Note que a maior componente do vetor de tensão, assim como o tensor constitutivo do modelo MEF são muito similares ao modelo proposto. Já a primeira componente de tensão apresenta maior diferença, mas não se espera que essa diferença resulte em diferenças significativas quando uma análise multi-escala acoplada de uma estrutura for realizada. Como os dois modelos numéricos são muito diferentes, não se espera que eles reproduzam exatamente o mesmo resultado, mas que tenham apenas resultados similares. As principais diferenças entre os modelos são: i) no MEC as forças elásticas não são aproximadas no domínio, apenas as forças inelásticas, ii) no modelo do MEC a mesma ordem de aproximação é adotada para os deslocamentos e forças no contorno, enquanto no MEF a função que aproxima as forças tem ordem menor que aquela dos deslocamentos; iii) para obter a solução elástica do MEC os deslocamentos devem ser aproximados no domínio apenas no caso de se ter fases com diferentes coeficientes de Poisson iv) no modelo proposto a deformação é imposta ao contorno do EVR, o que gera um campo de flutuações no domínio mesmo antes de resolver o problema de equilíbrio do EVR, enquanto que no modelo do MEF a deformação constante é imposta a todos os nós do EVR o que leva a ter um campo de flutuações inicialmente nulo.

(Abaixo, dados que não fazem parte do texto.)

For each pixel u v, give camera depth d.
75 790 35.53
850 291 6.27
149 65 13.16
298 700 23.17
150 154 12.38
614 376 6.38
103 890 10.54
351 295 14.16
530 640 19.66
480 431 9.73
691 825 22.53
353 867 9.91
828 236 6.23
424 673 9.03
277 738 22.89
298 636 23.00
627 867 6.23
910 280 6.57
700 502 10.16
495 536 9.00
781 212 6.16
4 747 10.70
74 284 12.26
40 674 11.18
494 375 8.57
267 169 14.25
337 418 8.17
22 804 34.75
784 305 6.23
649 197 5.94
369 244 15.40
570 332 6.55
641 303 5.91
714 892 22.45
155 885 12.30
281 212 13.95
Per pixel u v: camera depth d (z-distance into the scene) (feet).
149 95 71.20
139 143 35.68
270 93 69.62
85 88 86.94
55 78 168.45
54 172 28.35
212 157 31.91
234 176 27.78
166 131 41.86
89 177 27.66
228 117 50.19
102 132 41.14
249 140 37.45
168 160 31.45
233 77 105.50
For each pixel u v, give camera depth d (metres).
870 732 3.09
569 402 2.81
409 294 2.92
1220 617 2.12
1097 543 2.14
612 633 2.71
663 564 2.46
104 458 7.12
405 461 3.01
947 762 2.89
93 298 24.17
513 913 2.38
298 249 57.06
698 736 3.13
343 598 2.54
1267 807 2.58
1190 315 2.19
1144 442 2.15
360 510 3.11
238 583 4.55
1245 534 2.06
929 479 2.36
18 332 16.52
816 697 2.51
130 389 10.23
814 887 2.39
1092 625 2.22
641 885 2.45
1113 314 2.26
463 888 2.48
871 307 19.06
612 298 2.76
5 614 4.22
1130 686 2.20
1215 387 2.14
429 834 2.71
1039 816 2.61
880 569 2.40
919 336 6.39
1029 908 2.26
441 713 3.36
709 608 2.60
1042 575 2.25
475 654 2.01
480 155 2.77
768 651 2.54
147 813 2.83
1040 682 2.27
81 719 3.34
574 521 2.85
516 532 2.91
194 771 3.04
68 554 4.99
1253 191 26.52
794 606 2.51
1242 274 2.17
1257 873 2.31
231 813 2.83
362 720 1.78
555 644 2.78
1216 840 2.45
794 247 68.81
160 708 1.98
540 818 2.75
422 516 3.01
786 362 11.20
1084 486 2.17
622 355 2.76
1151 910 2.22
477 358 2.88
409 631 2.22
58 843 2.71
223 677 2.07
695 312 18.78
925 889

3.3 Influência da condição de contorno em termos de flutuação dos deslocamentos

Considere agora o EVR com 5 inclusões elásticas representado na Figura 8, onde tem-se definidas quatro diferentes discretizações a fim de estudar a convergência dos resultados com o refinamento da malha. Na ordem da esquerda para a direita, essas discretização são as seguintes: : 204 células e 123 nós (40 elementos de contorno e 48 elementos de interface); 488 células e 277 nós (64 elementos de contorno e 72 elementos de interface); 880 células e 481 nós (80 elementos de contorno e 96 elementos de interface); 1222 células e 658 nós (92 elementos de contorno e 116 elementos de interface).

Figura 8
Discretizações adotadas para o EVR com cinco inclusões

Nesse item será estudado como a resposta constitutiva do EVR se modifica de acordo com o modelo multi-escala adotado, isto é, de acordo com as condições de contorno adotadas em termos de flutuações dos deslocamentos, que podem ser: deslocamentos lineares, flutuações periódicas e forças uniformes. Como já mostrado em diversos outros trabalhos, como por exemplo [1111 GIUSTI S.M., BLANCO P.J., SOUZA NETO, E.A., et al., “An assessment of the Gurson yield criterion by a computational multi-scale approach.”, Engineering Computations, v. 26, n. 3, pp. 281-301, Apr. 2009.], [2323 OHLAND, G. A., VIEIRA, J. F., FERNANDES, G. R. “A Boundary Element Formulation to perform elastic analysis of heterogeneous microstructures.”, Engineering Analysis of Boundary Elements, v.87, pp.47-65, Feb. 2018.] e [2424 DORO, V. C., FERNANDES, G. R. “Análise não linear de chapas através de uma formulação do método dos elementos de contorno com convergência quadrática.” Materia-Rio de Janeiro, v.21, pp. 27-48, Mar. 2016.], as forças uniformes resultam na resposta mais flexível, enquanto deslocamentos lineares produzem a resposta mais rígida, já que se refere ao modelo mais restringido.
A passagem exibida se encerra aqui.